* TASK TO COMPLETE: Update the lines below by replacing every "Outline" with "Trace", and leave everything else unchanged.

* Saved entries:
/---
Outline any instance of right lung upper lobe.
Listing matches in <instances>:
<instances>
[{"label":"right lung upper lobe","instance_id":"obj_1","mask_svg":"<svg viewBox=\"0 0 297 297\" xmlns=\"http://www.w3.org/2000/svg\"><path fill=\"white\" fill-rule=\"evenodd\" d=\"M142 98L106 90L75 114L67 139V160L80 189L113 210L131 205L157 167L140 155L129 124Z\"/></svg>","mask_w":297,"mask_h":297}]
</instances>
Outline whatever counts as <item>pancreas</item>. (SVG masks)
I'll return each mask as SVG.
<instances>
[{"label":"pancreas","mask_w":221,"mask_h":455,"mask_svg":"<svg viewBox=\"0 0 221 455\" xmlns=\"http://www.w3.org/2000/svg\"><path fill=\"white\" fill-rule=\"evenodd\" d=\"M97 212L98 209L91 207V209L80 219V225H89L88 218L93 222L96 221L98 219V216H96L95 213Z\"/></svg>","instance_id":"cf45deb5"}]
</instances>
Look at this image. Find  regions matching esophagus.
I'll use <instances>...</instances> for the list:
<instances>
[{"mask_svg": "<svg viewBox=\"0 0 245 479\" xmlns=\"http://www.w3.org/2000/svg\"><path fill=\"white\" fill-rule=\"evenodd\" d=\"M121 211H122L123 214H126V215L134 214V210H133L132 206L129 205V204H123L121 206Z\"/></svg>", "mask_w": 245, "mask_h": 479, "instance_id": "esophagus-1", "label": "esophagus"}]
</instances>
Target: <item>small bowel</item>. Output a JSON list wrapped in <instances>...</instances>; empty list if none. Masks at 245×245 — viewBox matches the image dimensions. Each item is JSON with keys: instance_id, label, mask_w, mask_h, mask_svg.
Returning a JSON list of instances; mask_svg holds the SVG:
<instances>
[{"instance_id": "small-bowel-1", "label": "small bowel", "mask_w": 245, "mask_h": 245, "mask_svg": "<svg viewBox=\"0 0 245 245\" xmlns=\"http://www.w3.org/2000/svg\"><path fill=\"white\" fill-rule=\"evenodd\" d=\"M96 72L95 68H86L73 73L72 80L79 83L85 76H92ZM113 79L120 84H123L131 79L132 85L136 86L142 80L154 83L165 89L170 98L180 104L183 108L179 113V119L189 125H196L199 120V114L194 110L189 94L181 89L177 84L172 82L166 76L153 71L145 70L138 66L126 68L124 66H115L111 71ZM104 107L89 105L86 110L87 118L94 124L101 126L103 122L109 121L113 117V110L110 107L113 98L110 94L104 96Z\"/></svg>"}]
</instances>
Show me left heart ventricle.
\---
* ANSWER TO THE PROBLEM:
Trace any instance of right lung upper lobe.
Listing matches in <instances>:
<instances>
[{"label":"right lung upper lobe","instance_id":"obj_1","mask_svg":"<svg viewBox=\"0 0 297 297\" xmlns=\"http://www.w3.org/2000/svg\"><path fill=\"white\" fill-rule=\"evenodd\" d=\"M142 98L106 90L75 114L67 139V160L80 189L113 210L131 205L157 167L140 155L129 124Z\"/></svg>","mask_w":297,"mask_h":297}]
</instances>
Trace whatever counts as <item>pancreas</item>. (SVG masks)
I'll return each mask as SVG.
<instances>
[{"label":"pancreas","mask_w":221,"mask_h":455,"mask_svg":"<svg viewBox=\"0 0 221 455\" xmlns=\"http://www.w3.org/2000/svg\"><path fill=\"white\" fill-rule=\"evenodd\" d=\"M97 212L98 209L91 207V209L80 219V225H89L88 218L93 222L96 221L98 219V216H96L95 213Z\"/></svg>","instance_id":"cf45deb5"}]
</instances>
Look at this image. Find  regions matching esophagus.
I'll use <instances>...</instances> for the list:
<instances>
[{"mask_svg": "<svg viewBox=\"0 0 245 479\" xmlns=\"http://www.w3.org/2000/svg\"><path fill=\"white\" fill-rule=\"evenodd\" d=\"M121 211H122L123 214H126V215L134 214V210H133L132 206L129 205V204H123L121 206Z\"/></svg>", "mask_w": 245, "mask_h": 479, "instance_id": "esophagus-1", "label": "esophagus"}]
</instances>
Target: <item>small bowel</item>. Output a JSON list wrapped in <instances>...</instances>; empty list if none. Masks at 245×245 — viewBox matches the image dimensions. Each item is JSON with keys: instance_id, label, mask_w, mask_h, mask_svg.
Returning a JSON list of instances; mask_svg holds the SVG:
<instances>
[{"instance_id": "small-bowel-1", "label": "small bowel", "mask_w": 245, "mask_h": 245, "mask_svg": "<svg viewBox=\"0 0 245 245\" xmlns=\"http://www.w3.org/2000/svg\"><path fill=\"white\" fill-rule=\"evenodd\" d=\"M96 72L95 68H86L73 73L72 80L79 83L85 76H92ZM113 79L120 84H123L131 79L132 85L136 86L142 80L154 83L165 89L170 98L180 104L183 108L179 113V119L189 125H196L199 120V114L194 110L189 94L181 89L177 84L172 82L166 76L153 71L145 70L138 66L126 68L124 66H115L111 71ZM104 107L89 105L86 110L87 118L94 124L101 126L103 122L109 121L113 117V110L110 107L113 98L110 94L104 96Z\"/></svg>"}]
</instances>
Show me left heart ventricle.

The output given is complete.